There is no room to sit down and the show's star attraction is too polite to use the chair offered by the make-up team while I have to stand. "You'll have to sit down," make-up tells him. "We can't reach your shoulder otherwise." Arthur comes to the rescue by removing a pile of debris from a two-seater sofa against a wall and making space for the two of us to sit down opposite him. It is 5.20pm.

This is Rhodes' third Dead Man Walking production (the first, for San Francisco Opera in 2000, launched his international career) and performing the work remains a challenge. The opening scene depicts the rape and murder for which De Rocher stands convicted and "it feels very awkward to take yourself to that place". The execution scene is as harrowing. "You're strapped to a table; it feels very real."

Learning Heggie's score for the first production was taxing. At the San Francisco audition, he sang wrong notes and rhythms "everywhere" but was offered the role because, so Heggie told him afterwards, he had managed to portray the convict's attitude. He chuckles at the memory. "I think what they thought of as 'attitude' was really my own fear. I'd received the score a mere 10 days before the audition and was beside myself."

Arthur agrees that although it took a while to learn Heggie's score - "there's very little melodic line" - the music is not difficult.

But the work is being presented as theatre and since there are no surtitles, the audience has to be able to follow the text at all times. He enjoys the fusion of disparate elements that the piece offers.

"We sing full voice but the work offers jazz, special effects, opera singers, pop singers - it's almost cross-over."

The company manager arrives with Acraman and Tee and we leave the baritones to make our way down a flight of stairs and into an unoccupied dressing room. Thirteen minutes' interview time to go.

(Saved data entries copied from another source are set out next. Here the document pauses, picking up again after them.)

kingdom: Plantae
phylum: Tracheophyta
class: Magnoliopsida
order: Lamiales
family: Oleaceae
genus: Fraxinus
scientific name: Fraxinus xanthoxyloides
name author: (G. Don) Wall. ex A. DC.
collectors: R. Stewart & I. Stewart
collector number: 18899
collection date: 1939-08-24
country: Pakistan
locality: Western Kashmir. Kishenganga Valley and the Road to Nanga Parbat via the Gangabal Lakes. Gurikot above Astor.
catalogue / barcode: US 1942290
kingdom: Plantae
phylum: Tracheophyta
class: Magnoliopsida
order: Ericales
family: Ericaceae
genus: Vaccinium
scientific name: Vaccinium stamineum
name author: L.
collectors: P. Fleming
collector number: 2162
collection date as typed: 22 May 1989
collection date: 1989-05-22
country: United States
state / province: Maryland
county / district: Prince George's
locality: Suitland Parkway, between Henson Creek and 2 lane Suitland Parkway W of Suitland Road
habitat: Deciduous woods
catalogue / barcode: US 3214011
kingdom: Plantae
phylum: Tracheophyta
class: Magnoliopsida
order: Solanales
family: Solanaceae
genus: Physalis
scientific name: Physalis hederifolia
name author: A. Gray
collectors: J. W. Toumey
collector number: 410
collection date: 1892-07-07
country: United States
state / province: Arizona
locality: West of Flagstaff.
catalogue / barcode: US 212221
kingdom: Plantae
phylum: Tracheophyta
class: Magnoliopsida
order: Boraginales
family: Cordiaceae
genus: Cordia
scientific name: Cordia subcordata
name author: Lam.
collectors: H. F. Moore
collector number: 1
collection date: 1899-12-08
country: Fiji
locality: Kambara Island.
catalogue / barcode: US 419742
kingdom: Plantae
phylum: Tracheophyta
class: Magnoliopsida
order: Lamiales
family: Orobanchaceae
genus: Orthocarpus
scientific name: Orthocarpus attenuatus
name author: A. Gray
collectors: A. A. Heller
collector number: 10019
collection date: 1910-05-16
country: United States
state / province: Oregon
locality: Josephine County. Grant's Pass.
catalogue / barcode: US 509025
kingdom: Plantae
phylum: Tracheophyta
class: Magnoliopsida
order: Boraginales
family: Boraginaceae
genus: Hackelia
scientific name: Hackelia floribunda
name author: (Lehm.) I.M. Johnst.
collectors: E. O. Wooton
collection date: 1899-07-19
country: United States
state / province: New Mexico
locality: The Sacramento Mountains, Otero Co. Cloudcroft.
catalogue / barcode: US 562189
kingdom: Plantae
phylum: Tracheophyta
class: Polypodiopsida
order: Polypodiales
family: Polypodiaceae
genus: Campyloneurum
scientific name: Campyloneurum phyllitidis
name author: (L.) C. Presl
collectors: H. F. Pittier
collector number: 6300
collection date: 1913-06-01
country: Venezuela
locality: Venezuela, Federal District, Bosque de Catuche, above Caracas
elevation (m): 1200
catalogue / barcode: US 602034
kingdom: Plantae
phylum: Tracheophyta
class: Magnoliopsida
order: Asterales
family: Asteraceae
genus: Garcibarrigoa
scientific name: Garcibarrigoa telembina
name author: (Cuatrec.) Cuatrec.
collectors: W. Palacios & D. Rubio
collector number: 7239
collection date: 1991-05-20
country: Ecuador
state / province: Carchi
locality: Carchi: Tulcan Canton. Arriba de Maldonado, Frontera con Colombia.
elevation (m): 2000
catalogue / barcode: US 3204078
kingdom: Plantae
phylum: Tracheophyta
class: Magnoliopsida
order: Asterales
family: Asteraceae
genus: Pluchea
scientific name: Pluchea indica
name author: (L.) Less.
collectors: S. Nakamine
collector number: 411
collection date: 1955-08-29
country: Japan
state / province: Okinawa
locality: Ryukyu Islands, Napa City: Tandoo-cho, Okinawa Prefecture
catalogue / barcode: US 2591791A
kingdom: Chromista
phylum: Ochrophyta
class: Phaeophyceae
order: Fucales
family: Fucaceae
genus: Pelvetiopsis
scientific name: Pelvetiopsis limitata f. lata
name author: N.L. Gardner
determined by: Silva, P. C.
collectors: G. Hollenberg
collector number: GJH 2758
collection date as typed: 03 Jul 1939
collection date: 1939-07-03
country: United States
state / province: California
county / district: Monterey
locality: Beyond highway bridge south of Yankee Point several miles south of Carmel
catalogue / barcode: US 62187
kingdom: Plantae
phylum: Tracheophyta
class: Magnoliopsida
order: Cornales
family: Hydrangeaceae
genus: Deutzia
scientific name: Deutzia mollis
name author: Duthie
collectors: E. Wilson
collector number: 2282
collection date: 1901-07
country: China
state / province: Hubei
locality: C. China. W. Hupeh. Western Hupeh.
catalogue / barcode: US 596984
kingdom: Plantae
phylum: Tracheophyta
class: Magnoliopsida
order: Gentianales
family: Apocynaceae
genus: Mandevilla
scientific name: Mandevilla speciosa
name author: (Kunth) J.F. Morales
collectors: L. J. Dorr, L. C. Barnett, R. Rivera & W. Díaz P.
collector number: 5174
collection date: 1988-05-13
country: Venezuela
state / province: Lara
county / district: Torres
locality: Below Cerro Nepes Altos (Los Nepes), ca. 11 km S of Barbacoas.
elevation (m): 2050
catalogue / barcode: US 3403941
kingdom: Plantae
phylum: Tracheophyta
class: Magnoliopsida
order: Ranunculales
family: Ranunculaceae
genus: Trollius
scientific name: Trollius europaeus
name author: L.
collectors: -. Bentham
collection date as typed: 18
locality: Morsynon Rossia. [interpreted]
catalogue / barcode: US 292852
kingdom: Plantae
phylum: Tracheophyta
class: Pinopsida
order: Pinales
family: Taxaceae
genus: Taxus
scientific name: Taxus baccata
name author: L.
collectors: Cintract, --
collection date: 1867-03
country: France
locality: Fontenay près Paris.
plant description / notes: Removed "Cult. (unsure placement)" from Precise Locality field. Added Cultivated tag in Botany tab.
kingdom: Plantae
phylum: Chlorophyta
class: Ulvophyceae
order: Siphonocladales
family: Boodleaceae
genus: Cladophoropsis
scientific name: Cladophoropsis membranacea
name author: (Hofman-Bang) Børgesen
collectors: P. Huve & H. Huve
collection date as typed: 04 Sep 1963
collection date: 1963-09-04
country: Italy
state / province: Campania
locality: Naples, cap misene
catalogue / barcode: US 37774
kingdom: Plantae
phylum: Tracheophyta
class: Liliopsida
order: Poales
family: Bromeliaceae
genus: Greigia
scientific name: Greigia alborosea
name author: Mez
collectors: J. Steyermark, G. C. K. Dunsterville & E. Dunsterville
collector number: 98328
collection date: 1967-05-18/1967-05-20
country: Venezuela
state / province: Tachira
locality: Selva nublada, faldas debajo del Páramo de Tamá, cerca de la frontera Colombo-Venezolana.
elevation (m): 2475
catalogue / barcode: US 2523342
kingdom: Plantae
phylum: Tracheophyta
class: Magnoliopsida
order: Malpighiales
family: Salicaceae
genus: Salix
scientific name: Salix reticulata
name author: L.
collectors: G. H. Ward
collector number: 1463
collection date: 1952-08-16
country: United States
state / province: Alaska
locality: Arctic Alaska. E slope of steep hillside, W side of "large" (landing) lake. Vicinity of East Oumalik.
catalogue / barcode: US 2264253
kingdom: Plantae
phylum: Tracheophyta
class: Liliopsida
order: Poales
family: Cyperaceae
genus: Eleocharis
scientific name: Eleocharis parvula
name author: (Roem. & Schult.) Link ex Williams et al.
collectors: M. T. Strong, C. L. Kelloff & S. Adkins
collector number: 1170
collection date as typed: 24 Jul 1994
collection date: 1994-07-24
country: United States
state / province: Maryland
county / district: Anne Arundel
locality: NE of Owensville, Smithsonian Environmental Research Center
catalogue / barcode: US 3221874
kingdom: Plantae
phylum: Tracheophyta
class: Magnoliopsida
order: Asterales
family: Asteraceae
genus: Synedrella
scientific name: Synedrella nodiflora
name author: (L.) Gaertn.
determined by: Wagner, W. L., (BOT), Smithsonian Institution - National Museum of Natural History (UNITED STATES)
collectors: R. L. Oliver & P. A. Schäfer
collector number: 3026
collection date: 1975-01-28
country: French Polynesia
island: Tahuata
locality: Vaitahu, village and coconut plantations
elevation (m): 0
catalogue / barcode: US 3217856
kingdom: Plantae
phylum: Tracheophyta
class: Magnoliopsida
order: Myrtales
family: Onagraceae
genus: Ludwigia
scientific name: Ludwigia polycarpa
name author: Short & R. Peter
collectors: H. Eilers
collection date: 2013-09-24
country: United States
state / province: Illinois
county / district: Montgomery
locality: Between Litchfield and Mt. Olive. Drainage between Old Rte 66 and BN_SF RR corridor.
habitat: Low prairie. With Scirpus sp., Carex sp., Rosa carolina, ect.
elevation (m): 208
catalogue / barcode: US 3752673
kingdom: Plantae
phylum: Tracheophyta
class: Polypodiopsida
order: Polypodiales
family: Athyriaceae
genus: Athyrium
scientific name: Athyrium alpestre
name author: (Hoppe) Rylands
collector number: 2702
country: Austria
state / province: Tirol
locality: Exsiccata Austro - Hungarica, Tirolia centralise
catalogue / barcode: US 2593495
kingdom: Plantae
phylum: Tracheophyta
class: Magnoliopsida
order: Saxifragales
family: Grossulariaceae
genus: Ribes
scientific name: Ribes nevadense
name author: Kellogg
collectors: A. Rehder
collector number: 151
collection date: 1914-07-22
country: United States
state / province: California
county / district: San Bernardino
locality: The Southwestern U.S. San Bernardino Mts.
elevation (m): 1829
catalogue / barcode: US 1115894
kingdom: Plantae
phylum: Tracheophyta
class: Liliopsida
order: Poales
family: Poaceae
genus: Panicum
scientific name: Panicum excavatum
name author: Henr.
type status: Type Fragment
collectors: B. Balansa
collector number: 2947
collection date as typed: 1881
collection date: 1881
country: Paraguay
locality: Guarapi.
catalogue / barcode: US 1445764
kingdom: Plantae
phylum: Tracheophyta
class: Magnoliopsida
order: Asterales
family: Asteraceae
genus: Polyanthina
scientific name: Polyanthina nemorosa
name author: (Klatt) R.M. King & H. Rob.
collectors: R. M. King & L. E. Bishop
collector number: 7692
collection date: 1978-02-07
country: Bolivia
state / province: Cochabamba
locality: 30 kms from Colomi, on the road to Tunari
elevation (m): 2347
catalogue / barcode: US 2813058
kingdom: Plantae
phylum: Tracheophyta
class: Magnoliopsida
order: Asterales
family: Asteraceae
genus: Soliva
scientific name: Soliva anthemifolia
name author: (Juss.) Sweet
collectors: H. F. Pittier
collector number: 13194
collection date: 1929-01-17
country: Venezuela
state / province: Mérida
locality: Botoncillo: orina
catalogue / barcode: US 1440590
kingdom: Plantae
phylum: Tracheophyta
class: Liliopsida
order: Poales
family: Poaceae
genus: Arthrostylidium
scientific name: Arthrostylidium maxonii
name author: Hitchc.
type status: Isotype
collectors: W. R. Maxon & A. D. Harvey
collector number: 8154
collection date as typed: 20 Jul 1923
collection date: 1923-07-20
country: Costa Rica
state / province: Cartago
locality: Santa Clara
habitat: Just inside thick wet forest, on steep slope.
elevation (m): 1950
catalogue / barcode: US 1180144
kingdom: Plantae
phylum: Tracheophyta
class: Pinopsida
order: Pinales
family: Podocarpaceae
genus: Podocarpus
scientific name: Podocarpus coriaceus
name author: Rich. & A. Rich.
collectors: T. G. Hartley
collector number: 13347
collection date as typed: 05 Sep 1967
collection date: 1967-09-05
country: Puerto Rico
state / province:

If Rhodes and Arthur have established operatic careers, for Acraman and Tee Dead Man Walking represents a breakthrough. The soprano, who grew up in Hawke's Bay and who has appeared with several New Zealand opera companies, is making her Australian opera debut in the role of the murdered girl's mother. For her the test is not to "overweight" the role with stylised singing in a production where diction is paramount.

Tee, who grew up in Northland and Auckland before establishing himself in theatre, cabaret and musicals, is getting a first taste of opera in Dead Man Walking. He auditioned for producer Nicole Alexander after she had seen him in Titanic-the-Musical (Sydney, 2006) and was offered the role of Father Grenville despite a lack of music reading skills.

When a couple of weeks before the first rehearsal Alexander mentioned that singers were expected to turn up note perfect (this is not always the case in cabaret or musicals), he panicked. "I crammed for two weeks. I'd never been as nervous in my life. The [tenor] range suits my voice but the music is atonal and very complex."

The company manager reappears to announce that other cast members need our dressing room. We follow her down yet another flight of stairs. We talk for a few more minutes before the singers leave for their stage call.

When they've gone, I wander up several flights of stairs, past the room marked "Mr Rhodes", where the make-up team are applying finishing touches to the tattoo on the shoulder of the singer, across the stage and through a door leading nowhere. There, I bump into the photographer, who is also looking for the way out. Once again, we go looking for the company manager.